Another ten changes.
Teams are having their doubts, which is understandable, specifically towards the movable rear wing. It’s going to be a process of trial and error, tweaking the tech throughout the season. They might get it right from the start and witness immediate results and improvements on overtaking. They also might see nothing.
“Are we sure there will be more overtaking, as many people say? I’d wait for the first races to really understand how everything works.
“I have no opinion yet simply because I haven’t had the chance to test it all in race conditions yet.

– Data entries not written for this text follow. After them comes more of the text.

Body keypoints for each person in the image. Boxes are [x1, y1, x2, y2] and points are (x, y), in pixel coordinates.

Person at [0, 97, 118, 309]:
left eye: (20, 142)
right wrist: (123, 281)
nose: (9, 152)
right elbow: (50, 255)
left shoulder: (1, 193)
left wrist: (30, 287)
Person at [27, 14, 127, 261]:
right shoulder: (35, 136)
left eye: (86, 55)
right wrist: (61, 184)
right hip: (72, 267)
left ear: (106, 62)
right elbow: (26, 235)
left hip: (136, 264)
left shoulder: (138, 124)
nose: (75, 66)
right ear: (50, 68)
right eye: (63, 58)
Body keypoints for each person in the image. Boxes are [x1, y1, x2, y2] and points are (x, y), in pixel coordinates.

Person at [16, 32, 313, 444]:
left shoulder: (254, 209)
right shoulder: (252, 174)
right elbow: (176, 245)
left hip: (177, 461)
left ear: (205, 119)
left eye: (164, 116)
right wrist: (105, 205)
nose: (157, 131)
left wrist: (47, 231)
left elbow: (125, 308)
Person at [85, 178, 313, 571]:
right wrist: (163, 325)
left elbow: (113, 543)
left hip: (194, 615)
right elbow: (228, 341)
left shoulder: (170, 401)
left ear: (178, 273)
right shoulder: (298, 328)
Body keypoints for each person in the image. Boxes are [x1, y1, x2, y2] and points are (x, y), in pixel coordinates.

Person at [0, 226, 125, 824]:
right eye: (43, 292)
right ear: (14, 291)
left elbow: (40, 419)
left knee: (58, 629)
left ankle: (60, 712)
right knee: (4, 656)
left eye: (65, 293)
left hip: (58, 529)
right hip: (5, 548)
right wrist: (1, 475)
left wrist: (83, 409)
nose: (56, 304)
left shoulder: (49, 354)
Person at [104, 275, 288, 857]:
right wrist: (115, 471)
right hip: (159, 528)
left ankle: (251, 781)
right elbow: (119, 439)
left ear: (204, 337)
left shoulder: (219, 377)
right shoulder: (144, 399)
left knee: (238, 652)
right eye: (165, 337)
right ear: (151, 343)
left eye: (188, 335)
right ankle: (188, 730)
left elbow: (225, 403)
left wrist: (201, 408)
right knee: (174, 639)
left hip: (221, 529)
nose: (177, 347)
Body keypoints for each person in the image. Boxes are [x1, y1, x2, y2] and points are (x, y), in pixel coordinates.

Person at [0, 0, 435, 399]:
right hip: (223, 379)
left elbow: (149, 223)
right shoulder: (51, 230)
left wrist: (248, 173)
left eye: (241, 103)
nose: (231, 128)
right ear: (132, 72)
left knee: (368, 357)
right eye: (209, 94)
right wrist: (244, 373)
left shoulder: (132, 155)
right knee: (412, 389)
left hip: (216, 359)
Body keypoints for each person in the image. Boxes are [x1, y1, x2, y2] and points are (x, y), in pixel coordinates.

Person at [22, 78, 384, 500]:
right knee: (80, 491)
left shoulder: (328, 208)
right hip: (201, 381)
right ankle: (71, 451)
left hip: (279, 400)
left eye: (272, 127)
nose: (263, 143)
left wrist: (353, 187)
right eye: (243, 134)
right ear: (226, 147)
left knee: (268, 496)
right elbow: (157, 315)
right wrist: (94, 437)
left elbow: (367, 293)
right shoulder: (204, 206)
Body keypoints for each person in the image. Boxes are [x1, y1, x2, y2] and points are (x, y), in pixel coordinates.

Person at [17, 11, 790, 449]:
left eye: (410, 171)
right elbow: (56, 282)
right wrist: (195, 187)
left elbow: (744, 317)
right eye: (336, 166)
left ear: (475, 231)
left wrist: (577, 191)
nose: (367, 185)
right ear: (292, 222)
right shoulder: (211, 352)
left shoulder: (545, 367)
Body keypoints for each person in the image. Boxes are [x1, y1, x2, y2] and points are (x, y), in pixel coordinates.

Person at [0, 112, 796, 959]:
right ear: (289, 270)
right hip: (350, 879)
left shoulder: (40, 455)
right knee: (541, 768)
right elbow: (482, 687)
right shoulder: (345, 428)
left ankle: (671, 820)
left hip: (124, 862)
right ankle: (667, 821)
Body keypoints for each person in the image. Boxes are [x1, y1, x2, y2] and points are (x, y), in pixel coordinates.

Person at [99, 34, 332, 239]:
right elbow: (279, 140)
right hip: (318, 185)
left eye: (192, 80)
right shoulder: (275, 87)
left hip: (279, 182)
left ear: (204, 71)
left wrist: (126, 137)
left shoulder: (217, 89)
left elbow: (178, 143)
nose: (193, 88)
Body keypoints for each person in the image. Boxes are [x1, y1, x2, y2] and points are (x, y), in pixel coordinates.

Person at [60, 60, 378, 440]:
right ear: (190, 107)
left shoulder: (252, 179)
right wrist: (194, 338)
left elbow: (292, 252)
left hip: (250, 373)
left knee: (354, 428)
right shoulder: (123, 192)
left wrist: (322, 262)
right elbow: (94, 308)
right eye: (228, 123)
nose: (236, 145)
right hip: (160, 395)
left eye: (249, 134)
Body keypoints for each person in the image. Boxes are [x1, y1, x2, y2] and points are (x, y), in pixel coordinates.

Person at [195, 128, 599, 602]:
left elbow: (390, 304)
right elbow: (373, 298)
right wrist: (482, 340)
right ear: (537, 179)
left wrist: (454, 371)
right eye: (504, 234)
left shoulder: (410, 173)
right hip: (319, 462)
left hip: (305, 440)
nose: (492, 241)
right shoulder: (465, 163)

Let’s wait for the first race, then we’ll see whether it’s a positive new thing, or if it’s something we could have done without,” Trulli continued.
2011 aside, I really think F1 will properly solve the excitement problem they have been having occasionally in 2013. The 2.4 liter V8 engines will be replaced by 4-cylinder 1.6 liter TURBO engines, delivering a 35% reduction in fuel consumption. Rev limits will be reduced from 18,000 to a maximum of 12,000 rpm and drivers are only allowed five engines per season.
It will also see the return of ground-effect aerodynamics, allowing designers to maintain current cornering speeds while reducing the turbulent wake which develops behind a car. This should make it easier for a car to maintain small distances between them and the car in front.
Put all that together and you get an environmentally-friendly car, cutting costs while maintaining the same level of performance.
Hopefully, come 2013, these will be the last large-scale changes that need to be made to the sport, keeping it stable for several years. Until then, enjoy the sport and know that change – good change – is hopefully just around corner.